OpinionLabour market

Performance requires incentives

Unemployment has climbed to its highest level in a decade. While policymakers call for stronger commitment to work, they too often reach for sanctions – a misguided approach.

Performance requires incentives

Chancellor Friedrich Merz has promised an „autumn of reforms“. The grim labour market data underlines how urgently Germany needs stronger growth. For the first time in more than a decade, the number of unemployed has climbed above 3 million. A turnaround will require an expanding economy – something policymakers can neither legislate into being nor sustain indefinitely through public spending. What they can influence are the framework conditions. Yet before that comes a fundamental question: what role should performance play in our society? After all, economics is competition, and the willingness to perform is a prerequisite for any success.
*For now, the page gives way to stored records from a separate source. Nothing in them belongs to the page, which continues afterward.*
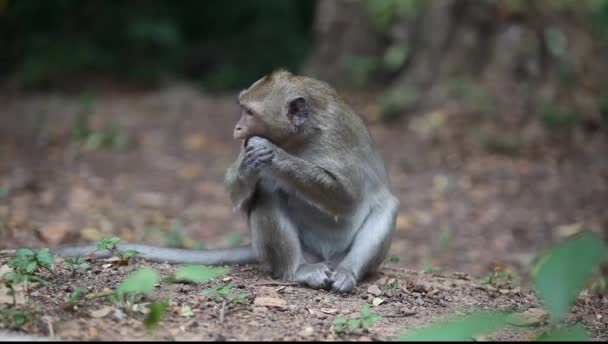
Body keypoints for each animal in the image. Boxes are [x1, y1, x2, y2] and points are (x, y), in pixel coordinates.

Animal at [51, 70, 400, 292]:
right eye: (241, 109)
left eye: (249, 112)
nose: (236, 128)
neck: (301, 135)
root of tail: (324, 257)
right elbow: (238, 192)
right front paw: (250, 165)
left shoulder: (336, 137)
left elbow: (347, 197)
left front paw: (275, 156)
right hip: (305, 252)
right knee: (267, 194)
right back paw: (298, 271)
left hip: (344, 251)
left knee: (386, 207)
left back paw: (347, 272)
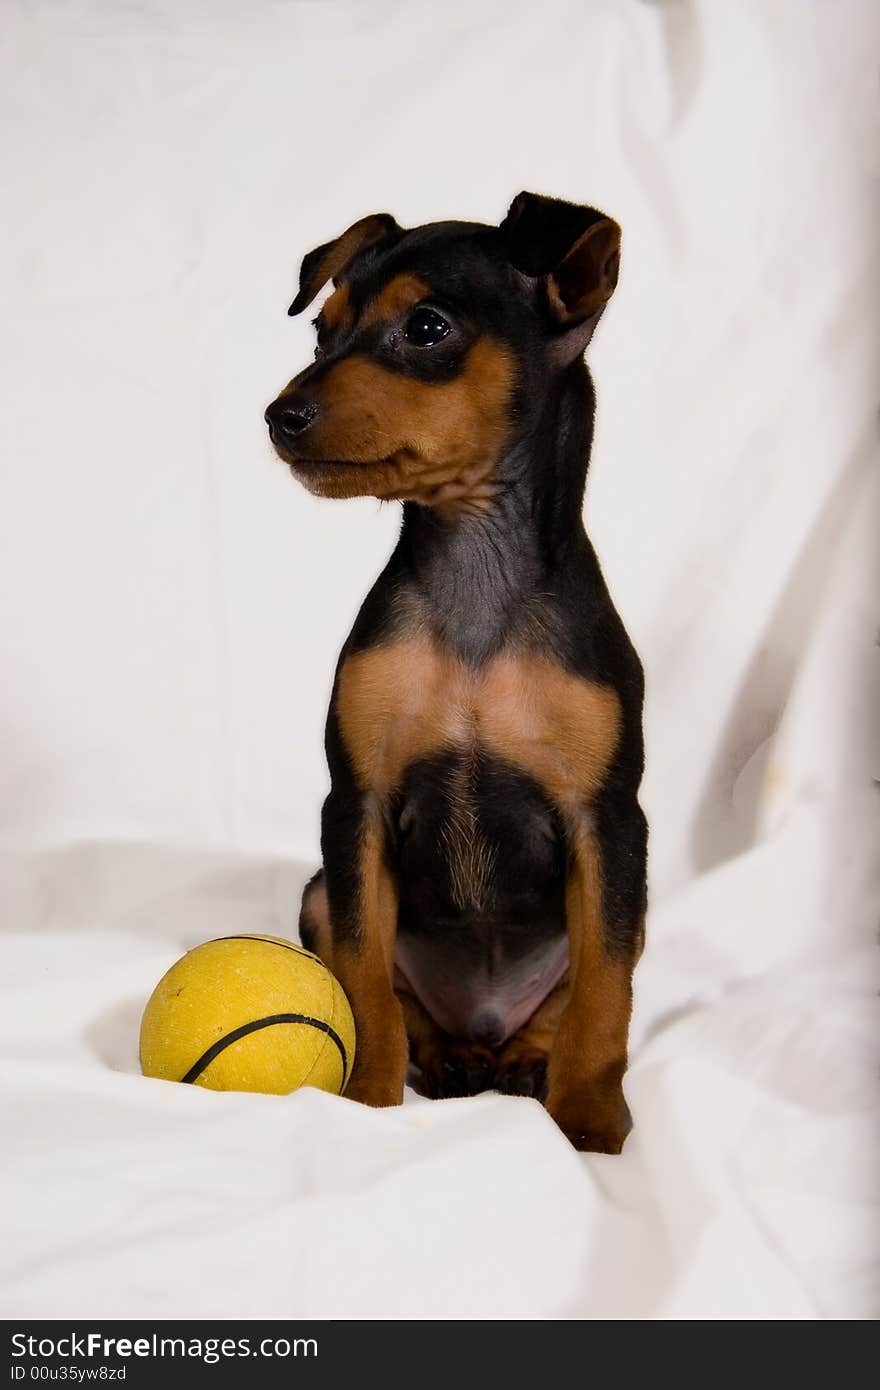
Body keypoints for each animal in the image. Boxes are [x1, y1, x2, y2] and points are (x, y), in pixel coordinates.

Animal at [262, 193, 645, 1150]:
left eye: (427, 328)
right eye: (320, 332)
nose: (279, 416)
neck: (476, 566)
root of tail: (486, 1020)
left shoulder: (610, 823)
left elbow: (606, 995)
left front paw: (592, 1127)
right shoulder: (355, 807)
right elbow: (363, 976)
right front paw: (366, 1101)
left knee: (573, 992)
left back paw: (525, 1062)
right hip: (319, 889)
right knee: (394, 990)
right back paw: (445, 1057)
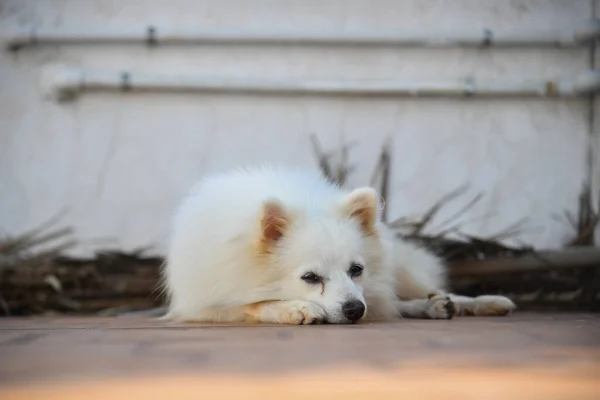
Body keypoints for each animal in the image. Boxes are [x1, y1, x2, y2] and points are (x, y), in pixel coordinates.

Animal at [162, 166, 512, 324]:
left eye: (356, 270)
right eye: (310, 278)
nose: (355, 309)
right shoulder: (203, 305)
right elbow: (254, 304)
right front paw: (294, 308)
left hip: (400, 271)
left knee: (408, 295)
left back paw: (471, 302)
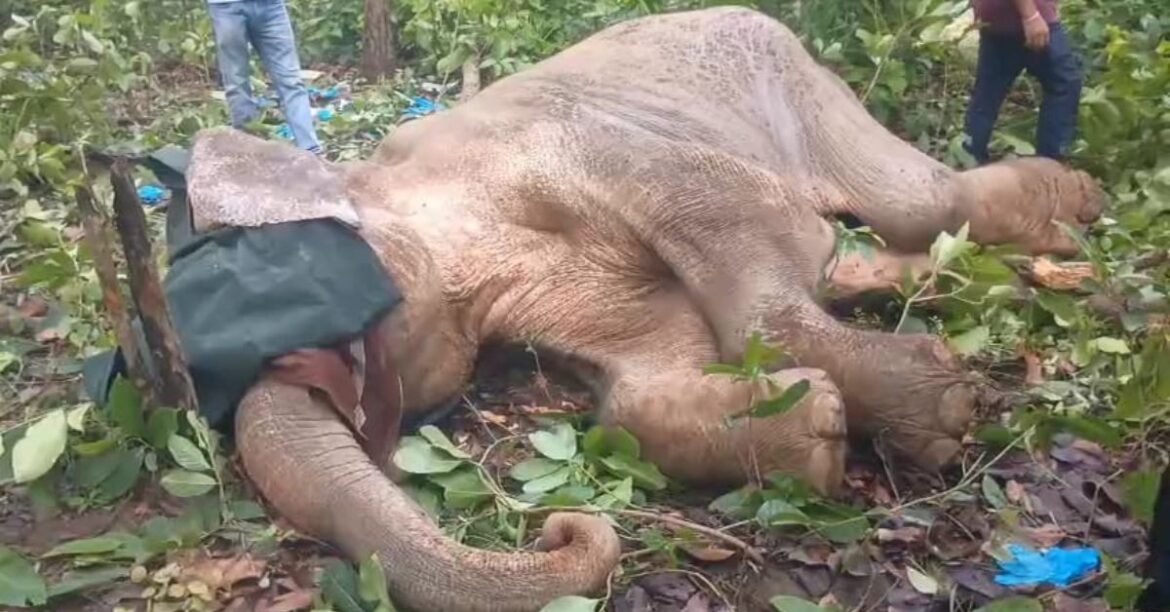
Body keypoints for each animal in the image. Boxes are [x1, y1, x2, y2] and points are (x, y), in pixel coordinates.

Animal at [182, 6, 1103, 612]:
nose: (559, 529)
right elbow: (639, 382)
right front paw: (816, 433)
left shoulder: (587, 146)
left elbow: (733, 216)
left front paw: (940, 411)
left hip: (798, 79)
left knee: (917, 198)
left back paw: (1070, 203)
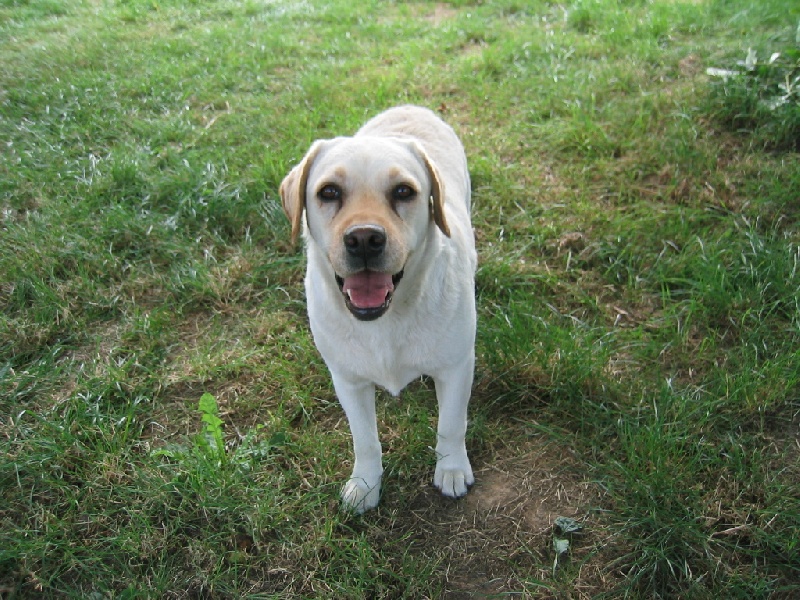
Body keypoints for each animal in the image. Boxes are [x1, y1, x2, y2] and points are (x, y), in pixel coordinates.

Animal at [282, 106, 476, 510]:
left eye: (403, 191)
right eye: (329, 192)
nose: (364, 239)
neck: (385, 320)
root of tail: (408, 106)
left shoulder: (456, 366)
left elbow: (451, 424)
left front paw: (451, 468)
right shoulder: (347, 380)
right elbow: (365, 440)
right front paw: (366, 484)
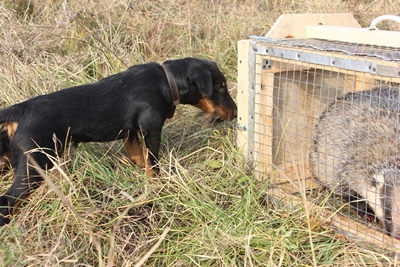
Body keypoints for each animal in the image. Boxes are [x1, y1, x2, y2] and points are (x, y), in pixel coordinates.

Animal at [0, 57, 238, 226]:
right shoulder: (151, 130)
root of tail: (19, 111)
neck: (166, 81)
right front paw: (158, 186)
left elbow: (138, 157)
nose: (235, 113)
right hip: (35, 165)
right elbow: (153, 164)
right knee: (8, 201)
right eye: (219, 86)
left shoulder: (130, 133)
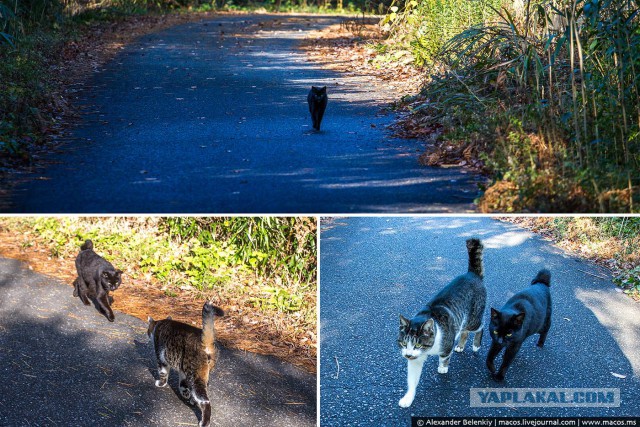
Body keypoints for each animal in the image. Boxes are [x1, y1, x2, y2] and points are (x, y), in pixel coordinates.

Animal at [396, 239, 484, 410]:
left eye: (418, 344)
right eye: (403, 343)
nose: (407, 355)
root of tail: (472, 274)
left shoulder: (446, 343)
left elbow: (444, 357)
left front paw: (443, 367)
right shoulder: (415, 360)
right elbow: (412, 380)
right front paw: (408, 397)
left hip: (473, 319)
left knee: (480, 327)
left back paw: (476, 344)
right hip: (464, 319)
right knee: (464, 331)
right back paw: (461, 345)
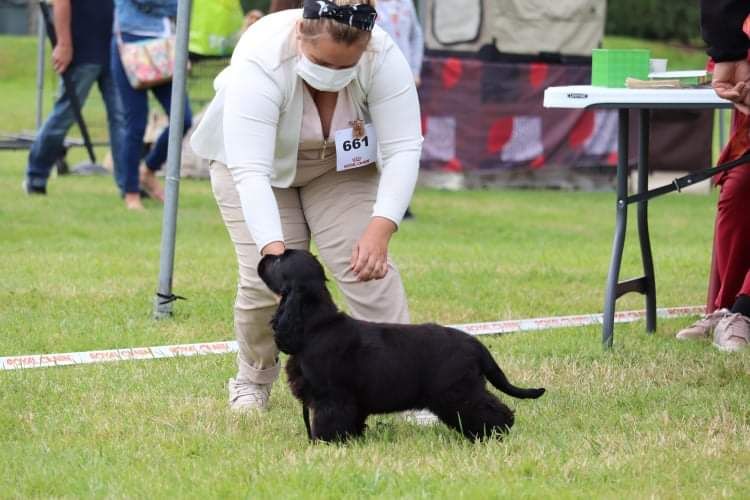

Positive motivation needed

There are various ways to strengthen people’s motivation to perform. In Germany, the debate often centers on sanctioning those deemed unwilling to work. From a fairness perspective, that may have its place. But overall readiness to perform is far more likely to increase through positive incentives. A glance at sports makes the point: no athlete has ever succeeded because a guilty conscience forced them into training. Without inner drive, nothing works. The „autumn of reforms“ should therefore focus on fostering self-motivation – at all stages of life.

The market can curb abuse

Take schools as an example: instead of keeping grades under wraps or scrapping them altogether, why not reward students who help their weaker peers – perhaps through playful competitions between classes or schools? After graduation, young people might move on to military or civilian service. Those who voluntarily serve their country should be rewarded with generous incentives, such as start-up capital for their training or education. Employees or retirees, in turn, could be encouraged to take on volunteer work through tax benefits or similar measures.

Performance should also pay off on the job – not just for managers with lavish bonus agreements. Why shouldn’t companies be allowed to grant each employee a capped, performance-based bonus of a few thousand euros tax-free? Abuse would be curbed by the market itself. An employer who hands out such bonuses only to favoured colleagues will quickly lose the true performers.